REQUIRED WORK => Retype each of these lines character for character, and leave the pictures out of your answer.

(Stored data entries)
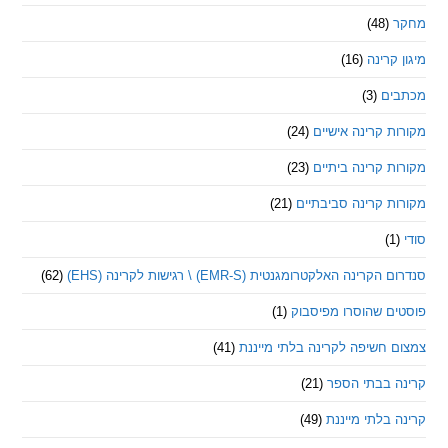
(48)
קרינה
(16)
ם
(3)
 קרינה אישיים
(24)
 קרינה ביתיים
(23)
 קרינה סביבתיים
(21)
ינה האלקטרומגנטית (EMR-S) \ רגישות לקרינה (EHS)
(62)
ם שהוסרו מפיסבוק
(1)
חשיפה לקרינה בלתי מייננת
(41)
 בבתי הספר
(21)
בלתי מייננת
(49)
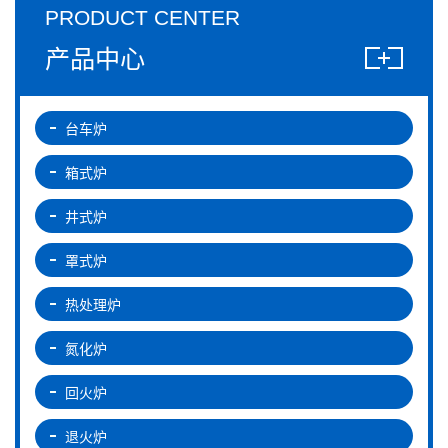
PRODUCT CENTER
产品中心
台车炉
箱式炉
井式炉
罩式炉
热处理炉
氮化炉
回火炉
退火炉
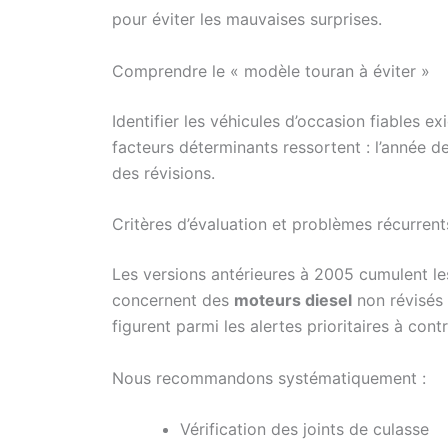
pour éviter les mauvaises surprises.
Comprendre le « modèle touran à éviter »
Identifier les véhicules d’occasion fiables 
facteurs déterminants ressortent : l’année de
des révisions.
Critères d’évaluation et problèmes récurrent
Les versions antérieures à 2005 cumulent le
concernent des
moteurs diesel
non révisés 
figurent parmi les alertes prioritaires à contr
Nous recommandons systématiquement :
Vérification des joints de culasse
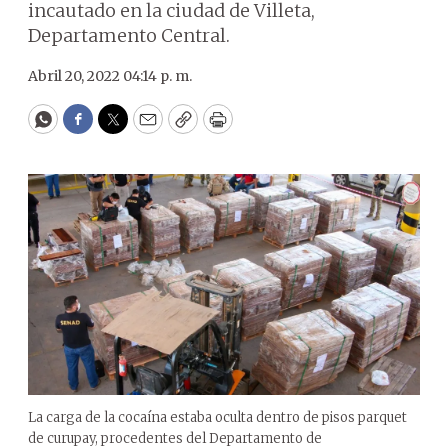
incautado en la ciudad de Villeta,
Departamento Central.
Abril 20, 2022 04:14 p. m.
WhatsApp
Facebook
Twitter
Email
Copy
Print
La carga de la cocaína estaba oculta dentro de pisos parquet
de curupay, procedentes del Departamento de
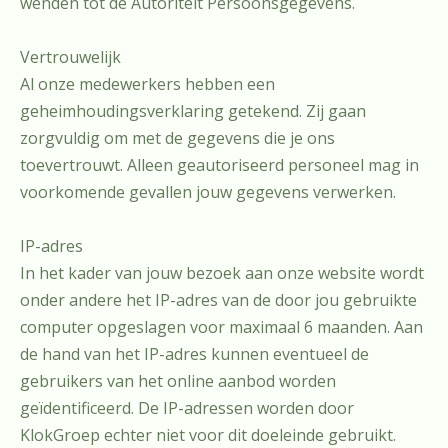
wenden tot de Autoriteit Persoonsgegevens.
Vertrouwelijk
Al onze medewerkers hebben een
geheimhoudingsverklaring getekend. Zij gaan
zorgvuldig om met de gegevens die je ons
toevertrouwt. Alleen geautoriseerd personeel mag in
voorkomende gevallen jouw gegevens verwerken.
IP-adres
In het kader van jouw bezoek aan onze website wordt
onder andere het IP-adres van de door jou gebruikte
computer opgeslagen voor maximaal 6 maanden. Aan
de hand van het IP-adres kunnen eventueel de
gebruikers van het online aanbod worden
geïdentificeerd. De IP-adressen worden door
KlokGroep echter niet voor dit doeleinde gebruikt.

FINISHED TASK =>
(48)
קרינה
(16)
ם
(3)
 קרינה אישיים
(24)
 קרינה ביתיים
(23)
 קרינה סביבתיים
(21)
ינה האלקטרומגנטית (EMR-S) \ רגישות לקרינה (EHS)
(62)
ם שהוסרו מפיסבוק
(1)
חשיפה לקרינה בלתי מייננת
(41)
 בבתי הספר
(21)
בלתי מייננת
(49)
PRODUCT CENTER
产品中心
台车炉
箱式炉
井式炉
罩式炉
热处理炉
氮化炉
回火炉
退火炉
pour éviter les mauvaises surprises.
Comprendre le « modèle touran à éviter »
Identifier les véhicules d’occasion fiables 
facteurs déterminants ressortent : l’année de
des révisions.
Critères d’évaluation et problèmes récurrent
Les versions antérieures à 2005 cumulent le
concernent des
moteurs diesel
non révisés 
figurent parmi les alertes prioritaires à contr
Nous recommandons systématiquement :
Vérification des joints de culasse
incautado en la ciudad de Villeta,
Departamento Central.
Abril 20, 2022 04:14 p. m.
WhatsApp
Facebook
Twitter
Email
Copy
Print
La carga de la cocaína estaba oculta dentro de pisos parquet
de curupay, procedentes del Departamento de
wenden tot de Autoriteit Persoonsgegevens.
Vertrouwelijk
Al onze medewerkers hebben een
geheimhoudingsverklaring getekend. Zij gaan
zorgvuldig om met de gegevens die je ons
toevertrouwt. Alleen geautoriseerd personeel mag in
voorkomende gevallen jouw gegevens verwerken.
IP-adres
In het kader van jouw bezoek aan onze website wordt
onder andere het IP-adres van de door jou gebruikte
computer opgeslagen voor maximaal 6 maanden. Aan
de hand van het IP-adres kunnen eventueel de
gebruikers van het online aanbod worden
geïdentificeerd. De IP-adressen worden door
KlokGroep echter niet voor dit doeleinde gebruikt.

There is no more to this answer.